La Turquie "va boycotter" les appareils électroniques américains

Xavier Trudeau
Août 14, 2018

Auparavant, le Président turc avait déclaré que son pays ne perdrait pas "la guerre économique". Dans l'espoir de rassurer les marchés, la banque centrale de Turquie a annoncé lundi qu'elle fournirait toutes les liquidités dont les banques auraient besoin et prendrait les "mesures nécessaires" pour assurer la stabilité financière.

Le président turc est reparti ce mardi à la charge contre les Etats-Unis accusé d'avoir provoqué le chute de la livre turque, en annonçant le boycott des produits électronique américain.

Les turbulences entre la Turquie et les Etats-Unis ont mis au supplice la livre turque qui s'est effondrée ces derniers jours et a ainsi perdu plus de 40% de sa valeur face à l'euro et au dollar depuis le début de l'année.

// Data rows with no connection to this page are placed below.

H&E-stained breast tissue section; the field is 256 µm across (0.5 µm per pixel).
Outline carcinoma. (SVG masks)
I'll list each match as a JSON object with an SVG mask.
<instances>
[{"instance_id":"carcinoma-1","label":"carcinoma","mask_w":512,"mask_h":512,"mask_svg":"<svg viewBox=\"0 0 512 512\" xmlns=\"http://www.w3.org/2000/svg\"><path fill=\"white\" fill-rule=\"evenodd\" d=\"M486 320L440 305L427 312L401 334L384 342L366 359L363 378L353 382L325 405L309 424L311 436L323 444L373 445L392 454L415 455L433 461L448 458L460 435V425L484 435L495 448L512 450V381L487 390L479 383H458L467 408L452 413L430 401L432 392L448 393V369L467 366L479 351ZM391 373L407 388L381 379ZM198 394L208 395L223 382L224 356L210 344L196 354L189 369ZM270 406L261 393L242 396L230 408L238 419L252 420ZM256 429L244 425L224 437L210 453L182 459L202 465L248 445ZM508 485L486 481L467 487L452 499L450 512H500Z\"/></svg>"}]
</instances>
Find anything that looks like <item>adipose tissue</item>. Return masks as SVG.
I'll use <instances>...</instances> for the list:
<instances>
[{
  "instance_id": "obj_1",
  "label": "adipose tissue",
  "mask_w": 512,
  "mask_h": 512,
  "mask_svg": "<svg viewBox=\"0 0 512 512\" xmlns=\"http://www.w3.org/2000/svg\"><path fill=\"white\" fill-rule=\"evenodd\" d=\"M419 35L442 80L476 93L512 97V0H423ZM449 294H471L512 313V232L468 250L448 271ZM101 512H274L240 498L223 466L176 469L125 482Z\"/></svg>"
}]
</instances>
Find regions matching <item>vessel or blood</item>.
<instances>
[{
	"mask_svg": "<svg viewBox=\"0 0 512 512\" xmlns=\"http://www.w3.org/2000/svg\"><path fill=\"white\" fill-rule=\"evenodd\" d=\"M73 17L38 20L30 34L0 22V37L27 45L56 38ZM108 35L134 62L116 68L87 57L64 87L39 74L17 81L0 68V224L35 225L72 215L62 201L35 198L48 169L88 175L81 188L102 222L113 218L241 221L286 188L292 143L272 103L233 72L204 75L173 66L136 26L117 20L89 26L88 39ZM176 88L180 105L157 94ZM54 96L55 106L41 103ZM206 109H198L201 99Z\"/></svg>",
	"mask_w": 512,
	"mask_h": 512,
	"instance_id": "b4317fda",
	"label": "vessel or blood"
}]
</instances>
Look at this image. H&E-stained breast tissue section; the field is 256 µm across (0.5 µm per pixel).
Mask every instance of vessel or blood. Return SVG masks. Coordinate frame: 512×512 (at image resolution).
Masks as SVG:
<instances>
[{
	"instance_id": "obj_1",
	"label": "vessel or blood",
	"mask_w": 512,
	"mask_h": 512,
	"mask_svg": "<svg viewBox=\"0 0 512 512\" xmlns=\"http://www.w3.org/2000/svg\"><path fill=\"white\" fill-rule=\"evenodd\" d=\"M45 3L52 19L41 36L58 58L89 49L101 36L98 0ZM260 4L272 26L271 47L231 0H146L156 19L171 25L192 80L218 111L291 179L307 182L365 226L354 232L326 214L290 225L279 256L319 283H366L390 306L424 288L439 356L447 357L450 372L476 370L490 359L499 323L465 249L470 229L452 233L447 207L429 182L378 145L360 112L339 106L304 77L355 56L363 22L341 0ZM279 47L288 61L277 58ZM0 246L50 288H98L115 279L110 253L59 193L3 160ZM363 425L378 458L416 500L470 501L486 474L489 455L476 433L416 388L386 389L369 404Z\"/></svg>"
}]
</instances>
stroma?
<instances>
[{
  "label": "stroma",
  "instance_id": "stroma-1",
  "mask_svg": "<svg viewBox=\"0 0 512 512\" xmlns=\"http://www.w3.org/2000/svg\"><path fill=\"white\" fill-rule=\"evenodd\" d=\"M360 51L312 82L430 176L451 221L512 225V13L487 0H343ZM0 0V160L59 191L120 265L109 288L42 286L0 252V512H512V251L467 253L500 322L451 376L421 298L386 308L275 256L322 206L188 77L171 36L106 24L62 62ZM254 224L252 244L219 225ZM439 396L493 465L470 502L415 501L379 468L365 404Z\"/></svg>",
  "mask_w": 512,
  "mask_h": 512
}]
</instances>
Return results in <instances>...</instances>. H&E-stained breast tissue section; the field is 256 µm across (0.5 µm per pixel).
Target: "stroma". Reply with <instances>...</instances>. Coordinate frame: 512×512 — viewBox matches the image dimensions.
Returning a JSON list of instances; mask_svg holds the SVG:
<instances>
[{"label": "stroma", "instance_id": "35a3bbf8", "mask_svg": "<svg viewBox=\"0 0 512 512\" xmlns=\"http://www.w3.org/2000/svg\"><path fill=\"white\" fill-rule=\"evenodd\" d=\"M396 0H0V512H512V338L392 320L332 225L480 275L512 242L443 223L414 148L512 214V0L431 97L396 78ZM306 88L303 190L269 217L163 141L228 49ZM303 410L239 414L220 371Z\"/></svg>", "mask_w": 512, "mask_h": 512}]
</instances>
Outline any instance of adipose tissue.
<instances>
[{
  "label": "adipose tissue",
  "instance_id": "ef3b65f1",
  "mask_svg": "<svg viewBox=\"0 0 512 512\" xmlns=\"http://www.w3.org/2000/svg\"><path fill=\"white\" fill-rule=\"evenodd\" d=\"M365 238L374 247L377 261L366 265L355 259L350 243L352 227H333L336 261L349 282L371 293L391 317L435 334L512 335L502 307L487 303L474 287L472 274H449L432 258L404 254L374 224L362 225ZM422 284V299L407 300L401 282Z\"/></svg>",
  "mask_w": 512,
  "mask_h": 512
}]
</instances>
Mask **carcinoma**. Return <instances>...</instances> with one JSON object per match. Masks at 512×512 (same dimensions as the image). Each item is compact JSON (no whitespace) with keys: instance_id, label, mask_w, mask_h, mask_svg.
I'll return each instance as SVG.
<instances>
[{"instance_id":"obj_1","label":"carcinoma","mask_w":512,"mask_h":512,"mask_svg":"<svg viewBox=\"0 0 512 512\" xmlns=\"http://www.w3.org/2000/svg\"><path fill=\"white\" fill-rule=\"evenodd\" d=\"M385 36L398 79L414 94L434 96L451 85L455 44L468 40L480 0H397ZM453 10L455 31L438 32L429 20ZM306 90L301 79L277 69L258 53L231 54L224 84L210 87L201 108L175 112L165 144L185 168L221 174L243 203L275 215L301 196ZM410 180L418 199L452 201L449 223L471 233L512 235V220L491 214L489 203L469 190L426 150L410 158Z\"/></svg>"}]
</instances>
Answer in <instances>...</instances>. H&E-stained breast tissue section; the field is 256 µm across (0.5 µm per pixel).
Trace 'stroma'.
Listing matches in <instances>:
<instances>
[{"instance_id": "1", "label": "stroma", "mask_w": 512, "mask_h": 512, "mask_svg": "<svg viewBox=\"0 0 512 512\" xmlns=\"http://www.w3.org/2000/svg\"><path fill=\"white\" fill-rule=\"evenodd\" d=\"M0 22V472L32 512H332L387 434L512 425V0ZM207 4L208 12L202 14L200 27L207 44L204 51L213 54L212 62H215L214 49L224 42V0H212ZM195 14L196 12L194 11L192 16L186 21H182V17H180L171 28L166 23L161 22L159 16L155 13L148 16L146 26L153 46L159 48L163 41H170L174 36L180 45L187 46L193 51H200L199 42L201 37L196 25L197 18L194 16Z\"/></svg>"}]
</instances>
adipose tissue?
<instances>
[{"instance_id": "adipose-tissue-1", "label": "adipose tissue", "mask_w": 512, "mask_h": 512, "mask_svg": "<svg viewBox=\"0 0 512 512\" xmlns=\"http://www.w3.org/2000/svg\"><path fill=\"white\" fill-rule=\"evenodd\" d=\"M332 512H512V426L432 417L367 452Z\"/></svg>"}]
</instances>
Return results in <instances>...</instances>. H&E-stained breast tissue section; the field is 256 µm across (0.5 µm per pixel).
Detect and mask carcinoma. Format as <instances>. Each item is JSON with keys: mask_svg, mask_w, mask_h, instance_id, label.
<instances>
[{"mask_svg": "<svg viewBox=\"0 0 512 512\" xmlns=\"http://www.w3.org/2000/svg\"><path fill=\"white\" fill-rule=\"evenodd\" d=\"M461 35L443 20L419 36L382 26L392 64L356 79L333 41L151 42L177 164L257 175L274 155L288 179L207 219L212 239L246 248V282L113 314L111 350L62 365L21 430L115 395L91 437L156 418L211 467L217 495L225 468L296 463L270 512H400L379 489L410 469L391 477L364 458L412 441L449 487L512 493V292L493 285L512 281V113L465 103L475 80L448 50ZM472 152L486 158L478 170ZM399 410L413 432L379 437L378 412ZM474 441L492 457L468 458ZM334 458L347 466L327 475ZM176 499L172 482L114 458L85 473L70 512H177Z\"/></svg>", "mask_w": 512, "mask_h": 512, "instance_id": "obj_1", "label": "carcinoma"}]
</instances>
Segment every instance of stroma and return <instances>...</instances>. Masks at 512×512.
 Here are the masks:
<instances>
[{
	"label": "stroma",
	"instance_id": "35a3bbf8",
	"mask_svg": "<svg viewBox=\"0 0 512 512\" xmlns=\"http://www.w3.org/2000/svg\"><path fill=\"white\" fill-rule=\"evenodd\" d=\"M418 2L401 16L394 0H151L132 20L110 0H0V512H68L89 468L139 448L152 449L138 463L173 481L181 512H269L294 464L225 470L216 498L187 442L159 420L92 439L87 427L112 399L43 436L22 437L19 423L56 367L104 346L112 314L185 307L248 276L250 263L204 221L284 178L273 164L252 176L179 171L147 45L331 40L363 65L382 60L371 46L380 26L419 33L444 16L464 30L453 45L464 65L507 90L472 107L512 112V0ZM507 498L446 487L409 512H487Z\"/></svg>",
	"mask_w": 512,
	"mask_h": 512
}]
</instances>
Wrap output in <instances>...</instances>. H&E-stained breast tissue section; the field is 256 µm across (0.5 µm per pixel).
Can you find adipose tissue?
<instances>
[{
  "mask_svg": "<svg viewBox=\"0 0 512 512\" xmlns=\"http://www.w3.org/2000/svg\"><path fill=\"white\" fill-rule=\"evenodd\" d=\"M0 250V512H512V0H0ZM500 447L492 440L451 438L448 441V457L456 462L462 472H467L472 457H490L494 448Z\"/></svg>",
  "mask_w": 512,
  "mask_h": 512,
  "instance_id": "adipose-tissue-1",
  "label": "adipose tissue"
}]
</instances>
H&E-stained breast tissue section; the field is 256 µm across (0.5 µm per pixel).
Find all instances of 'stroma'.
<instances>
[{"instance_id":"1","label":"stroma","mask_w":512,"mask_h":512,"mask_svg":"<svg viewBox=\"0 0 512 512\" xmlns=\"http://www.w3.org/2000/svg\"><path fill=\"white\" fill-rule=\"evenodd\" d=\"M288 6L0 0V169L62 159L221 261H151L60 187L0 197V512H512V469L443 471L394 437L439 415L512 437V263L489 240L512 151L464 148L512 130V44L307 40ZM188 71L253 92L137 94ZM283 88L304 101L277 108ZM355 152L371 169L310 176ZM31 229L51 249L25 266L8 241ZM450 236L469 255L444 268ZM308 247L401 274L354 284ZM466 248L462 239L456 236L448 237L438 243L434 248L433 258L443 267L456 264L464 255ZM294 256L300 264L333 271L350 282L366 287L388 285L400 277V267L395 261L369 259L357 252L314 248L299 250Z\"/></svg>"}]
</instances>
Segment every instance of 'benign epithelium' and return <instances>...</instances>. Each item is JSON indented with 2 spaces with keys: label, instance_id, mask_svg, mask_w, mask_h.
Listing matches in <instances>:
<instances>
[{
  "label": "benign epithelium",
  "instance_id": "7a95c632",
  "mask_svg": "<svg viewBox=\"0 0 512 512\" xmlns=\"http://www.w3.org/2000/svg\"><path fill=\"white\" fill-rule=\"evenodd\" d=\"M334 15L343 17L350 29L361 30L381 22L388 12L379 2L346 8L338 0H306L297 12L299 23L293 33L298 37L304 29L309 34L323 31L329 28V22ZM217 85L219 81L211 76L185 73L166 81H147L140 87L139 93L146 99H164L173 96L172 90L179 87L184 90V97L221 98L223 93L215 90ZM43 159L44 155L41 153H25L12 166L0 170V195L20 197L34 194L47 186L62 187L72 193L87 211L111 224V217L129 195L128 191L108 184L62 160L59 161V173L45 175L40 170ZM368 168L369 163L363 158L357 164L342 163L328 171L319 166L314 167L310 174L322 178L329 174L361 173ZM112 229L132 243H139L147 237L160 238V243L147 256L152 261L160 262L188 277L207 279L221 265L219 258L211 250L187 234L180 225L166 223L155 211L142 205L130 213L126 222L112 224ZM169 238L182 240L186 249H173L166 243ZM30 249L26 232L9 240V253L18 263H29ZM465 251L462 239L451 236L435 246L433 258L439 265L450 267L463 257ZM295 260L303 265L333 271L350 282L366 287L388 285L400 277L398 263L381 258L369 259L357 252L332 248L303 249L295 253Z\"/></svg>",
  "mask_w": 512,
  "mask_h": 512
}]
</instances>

Gagnées par l'onde de choc de ce "Vendredi noir", qui a vu la livre perdre quelque 16% de sa valeur face au billet vert, les Bourses de Tokyo et de Hong Kong ont fortement baissé lundi. Cette dépréciation s'est ressentie sur les performances asiatiques de ce début de semaine tandis que les principales places européennes, déjà affectées vendredi, ont été fébriles hier. La Bourse de Tokyo se ressaisissait mardi à l'ouverture.

La déroute de la livre s'est accélérée au cours des deux dernières semaines en raison de la grave crise dans les relations entre Ankara et Washington liée à la détention en Turquie d'un pasteur américain, Andrew Brunson. "S'ils ont des iPhones, il y a des Samsung de l'autre côté", a lancé Recep Tayyip Erdogan lors d'un discours à Ankara.

Vendredi, la crise diplomatique a franchi un palier supplémentaire lorsque le président américain Donald Trump a annoncé qu'il donnait son accord pour le doublement des taxes à l'importation sur l'acier et l'aluminium turcs, envoyant la livre turque par le fond.

Outre ces problèmes diplomatiques, les économistes s'inquiètent de la mainmise sur l'économie de M. Erdogan qui s'est renforcée après sa réélection en juin dernier.

Pas sans aide Les marchés exhortent la banque centrale à relever davantage ses taux d'intérêt pour soutenir la livre et maîtriser une inflation galopante qui a atteint près de 16 % en juillet en glissement annuel, mais le président s'y oppose. Avec une économie surchauffée et endettée, la Turquie aura besoin de politiques économiques crédibles et orthodoxes, de discipline budgétaire et de l'indépendance de la banque centrale pour inverser la situation actuelle", a expliqué à l'AFP Agathe Demarais, de l'Economist Intelligence Unit, jugeant " peu probable " une normalisation dans l'immédiat des relations avec Washington". En dépit de l'ampleur de cette crise monétaire, les principaux journaux et les chaînes d'information en Turquie couvrent a minima les tourments de la livre et reprennent en chœur les éléments de langage de M. Erdogan, qui a traité les internautes ciblés par le ministère turc de l'Intérieur de " terroristes économiques ". "Touché, coulé, il n'y a rien de tel. Les dynamiques économiques de la Turquie sont solides, elles sont fortes et bien ancrées", a martelé le chef de l'Etat turc.